» **Required work**
Copy the entries word for word, beginning with their first line and ending with the line that contains "state / province: New York", including that line.
########
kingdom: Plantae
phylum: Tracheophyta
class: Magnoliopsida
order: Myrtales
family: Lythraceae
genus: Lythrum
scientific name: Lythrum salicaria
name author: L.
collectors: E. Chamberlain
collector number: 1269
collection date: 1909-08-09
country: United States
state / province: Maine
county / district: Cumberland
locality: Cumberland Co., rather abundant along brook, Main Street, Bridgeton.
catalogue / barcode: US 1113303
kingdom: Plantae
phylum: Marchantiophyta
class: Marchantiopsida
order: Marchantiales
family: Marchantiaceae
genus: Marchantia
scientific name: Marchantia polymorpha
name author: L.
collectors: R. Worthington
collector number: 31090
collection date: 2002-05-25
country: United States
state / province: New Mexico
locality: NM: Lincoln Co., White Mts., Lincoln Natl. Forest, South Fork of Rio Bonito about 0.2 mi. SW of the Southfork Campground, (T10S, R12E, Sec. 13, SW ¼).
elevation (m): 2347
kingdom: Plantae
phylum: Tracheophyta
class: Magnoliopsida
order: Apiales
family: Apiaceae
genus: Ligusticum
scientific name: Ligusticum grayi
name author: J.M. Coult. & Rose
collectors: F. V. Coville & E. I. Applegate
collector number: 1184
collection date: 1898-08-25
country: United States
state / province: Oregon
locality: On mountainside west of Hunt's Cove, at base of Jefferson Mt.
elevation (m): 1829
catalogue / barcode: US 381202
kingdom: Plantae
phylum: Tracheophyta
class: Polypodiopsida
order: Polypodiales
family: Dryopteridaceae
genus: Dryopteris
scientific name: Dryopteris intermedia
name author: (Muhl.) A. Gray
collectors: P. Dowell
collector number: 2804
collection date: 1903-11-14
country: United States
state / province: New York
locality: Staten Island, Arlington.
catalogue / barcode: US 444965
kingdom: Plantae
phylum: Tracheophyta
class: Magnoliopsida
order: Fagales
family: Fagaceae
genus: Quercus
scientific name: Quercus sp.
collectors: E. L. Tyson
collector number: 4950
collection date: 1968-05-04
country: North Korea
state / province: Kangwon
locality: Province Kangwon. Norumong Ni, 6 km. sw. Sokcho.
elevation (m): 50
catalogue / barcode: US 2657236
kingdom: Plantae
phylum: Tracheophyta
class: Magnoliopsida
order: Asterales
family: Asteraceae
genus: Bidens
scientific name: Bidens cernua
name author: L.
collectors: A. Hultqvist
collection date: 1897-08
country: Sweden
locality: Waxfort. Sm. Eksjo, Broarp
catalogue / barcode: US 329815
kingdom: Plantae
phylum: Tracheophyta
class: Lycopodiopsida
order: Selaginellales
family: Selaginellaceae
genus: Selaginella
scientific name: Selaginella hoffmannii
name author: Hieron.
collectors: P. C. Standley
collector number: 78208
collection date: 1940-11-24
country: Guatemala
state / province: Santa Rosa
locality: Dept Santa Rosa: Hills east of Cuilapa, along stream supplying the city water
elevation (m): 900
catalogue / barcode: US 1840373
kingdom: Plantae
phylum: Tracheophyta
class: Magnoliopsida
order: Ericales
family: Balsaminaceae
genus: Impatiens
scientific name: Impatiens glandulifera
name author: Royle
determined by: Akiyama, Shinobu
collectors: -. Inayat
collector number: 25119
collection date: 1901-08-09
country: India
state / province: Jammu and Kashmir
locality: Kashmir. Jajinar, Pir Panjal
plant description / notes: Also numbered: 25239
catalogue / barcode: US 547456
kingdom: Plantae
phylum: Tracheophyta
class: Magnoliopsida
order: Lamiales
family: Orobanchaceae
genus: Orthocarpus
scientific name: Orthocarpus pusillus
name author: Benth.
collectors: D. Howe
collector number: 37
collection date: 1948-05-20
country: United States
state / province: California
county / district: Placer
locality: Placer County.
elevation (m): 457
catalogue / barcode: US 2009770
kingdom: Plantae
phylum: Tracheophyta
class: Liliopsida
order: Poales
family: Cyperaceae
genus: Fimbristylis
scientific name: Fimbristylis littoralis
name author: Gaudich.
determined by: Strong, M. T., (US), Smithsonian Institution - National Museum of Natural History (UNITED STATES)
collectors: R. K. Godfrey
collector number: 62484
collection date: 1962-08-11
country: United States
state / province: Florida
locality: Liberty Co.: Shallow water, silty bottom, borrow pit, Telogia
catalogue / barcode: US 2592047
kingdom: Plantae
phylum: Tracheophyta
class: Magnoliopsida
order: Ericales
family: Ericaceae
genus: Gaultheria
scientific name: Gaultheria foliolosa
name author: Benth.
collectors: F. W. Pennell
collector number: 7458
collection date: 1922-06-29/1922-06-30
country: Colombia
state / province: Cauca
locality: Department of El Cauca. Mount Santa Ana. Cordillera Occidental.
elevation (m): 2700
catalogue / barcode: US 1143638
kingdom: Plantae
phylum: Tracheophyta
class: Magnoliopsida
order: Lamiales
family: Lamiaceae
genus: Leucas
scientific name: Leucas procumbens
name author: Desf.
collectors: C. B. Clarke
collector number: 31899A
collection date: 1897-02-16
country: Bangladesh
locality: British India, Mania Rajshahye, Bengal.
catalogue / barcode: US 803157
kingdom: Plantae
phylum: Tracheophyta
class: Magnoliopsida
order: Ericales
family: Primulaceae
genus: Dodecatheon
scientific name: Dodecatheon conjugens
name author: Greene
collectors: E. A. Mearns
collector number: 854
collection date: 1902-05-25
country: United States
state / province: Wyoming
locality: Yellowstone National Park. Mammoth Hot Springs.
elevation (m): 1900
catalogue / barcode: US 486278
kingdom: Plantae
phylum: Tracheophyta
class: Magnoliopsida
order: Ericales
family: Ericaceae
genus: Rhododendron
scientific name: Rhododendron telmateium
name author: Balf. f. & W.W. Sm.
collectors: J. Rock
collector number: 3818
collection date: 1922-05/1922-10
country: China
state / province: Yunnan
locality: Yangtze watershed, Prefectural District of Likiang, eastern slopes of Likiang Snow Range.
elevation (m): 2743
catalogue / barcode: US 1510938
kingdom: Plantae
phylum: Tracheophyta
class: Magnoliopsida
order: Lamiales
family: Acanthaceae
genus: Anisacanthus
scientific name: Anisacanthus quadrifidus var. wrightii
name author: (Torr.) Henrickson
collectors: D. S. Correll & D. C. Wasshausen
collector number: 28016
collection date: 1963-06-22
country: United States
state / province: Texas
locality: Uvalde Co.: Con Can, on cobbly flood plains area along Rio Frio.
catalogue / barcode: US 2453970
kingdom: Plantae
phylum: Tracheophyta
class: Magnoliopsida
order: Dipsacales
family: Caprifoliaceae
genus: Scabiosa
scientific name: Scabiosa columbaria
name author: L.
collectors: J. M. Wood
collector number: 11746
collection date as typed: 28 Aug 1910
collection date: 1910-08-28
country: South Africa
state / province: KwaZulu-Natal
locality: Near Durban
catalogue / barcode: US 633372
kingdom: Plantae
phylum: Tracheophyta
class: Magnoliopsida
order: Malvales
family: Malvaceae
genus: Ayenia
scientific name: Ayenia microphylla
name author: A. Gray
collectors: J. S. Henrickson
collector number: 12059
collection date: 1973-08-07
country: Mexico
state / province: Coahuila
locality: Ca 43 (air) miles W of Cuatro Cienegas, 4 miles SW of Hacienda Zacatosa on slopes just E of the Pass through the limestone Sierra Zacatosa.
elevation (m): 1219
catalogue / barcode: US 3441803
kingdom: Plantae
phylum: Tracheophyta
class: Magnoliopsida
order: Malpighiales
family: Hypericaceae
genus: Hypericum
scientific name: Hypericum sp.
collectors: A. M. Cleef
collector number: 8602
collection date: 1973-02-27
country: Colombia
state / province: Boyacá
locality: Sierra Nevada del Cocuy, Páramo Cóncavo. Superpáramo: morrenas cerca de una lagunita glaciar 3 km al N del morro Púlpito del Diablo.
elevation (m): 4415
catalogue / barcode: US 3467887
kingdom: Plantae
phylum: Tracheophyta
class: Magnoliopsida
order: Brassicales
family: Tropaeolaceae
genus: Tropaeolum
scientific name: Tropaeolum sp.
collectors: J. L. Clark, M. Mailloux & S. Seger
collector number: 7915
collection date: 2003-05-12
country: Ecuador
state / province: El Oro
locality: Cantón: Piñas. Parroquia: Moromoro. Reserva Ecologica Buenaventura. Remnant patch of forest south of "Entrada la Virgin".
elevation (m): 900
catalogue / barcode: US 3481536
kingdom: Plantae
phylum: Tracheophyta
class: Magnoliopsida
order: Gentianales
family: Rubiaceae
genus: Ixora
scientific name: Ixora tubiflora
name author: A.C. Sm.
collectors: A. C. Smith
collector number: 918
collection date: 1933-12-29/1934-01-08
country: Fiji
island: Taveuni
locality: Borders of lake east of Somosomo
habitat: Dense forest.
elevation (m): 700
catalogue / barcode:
########
» **Written solution**
kingdom: Plantae
phylum: Tracheophyta
class: Magnoliopsida
order: Myrtales
family: Lythraceae
genus: Lythrum
scientific name: Lythrum salicaria
name author: L.
collectors: E. Chamberlain
collector number: 1269
collection date: 1909-08-09
country: United States
state / province: Maine
county / district: Cumberland
locality: Cumberland Co., rather abundant along brook, Main Street, Bridgeton.
catalogue / barcode: US 1113303
kingdom: Plantae
phylum: Marchantiophyta
class: Marchantiopsida
order: Marchantiales
family: Marchantiaceae
genus: Marchantia
scientific name: Marchantia polymorpha
name author: L.
collectors: R. Worthington
collector number: 31090
collection date: 2002-05-25
country: United States
state / province: New Mexico
locality: NM: Lincoln Co., White Mts., Lincoln Natl. Forest, South Fork of Rio Bonito about 0.2 mi. SW of the Southfork Campground, (T10S, R12E, Sec. 13, SW ¼).
elevation (m): 2347
kingdom: Plantae
phylum: Tracheophyta
class: Magnoliopsida
order: Apiales
family: Apiaceae
genus: Ligusticum
scientific name: Ligusticum grayi
name author: J.M. Coult. & Rose
collectors: F. V. Coville & E. I. Applegate
collector number: 1184
collection date: 1898-08-25
country: United States
state / province: Oregon
locality: On mountainside west of Hunt's Cove, at base of Jefferson Mt.
elevation (m): 1829
catalogue / barcode: US 381202
kingdom: Plantae
phylum: Tracheophyta
class: Polypodiopsida
order: Polypodiales
family: Dryopteridaceae
genus: Dryopteris
scientific name: Dryopteris intermedia
name author: (Muhl.) A. Gray
collectors: P. Dowell
collector number: 2804
collection date: 1903-11-14
country: United States
state / province: New York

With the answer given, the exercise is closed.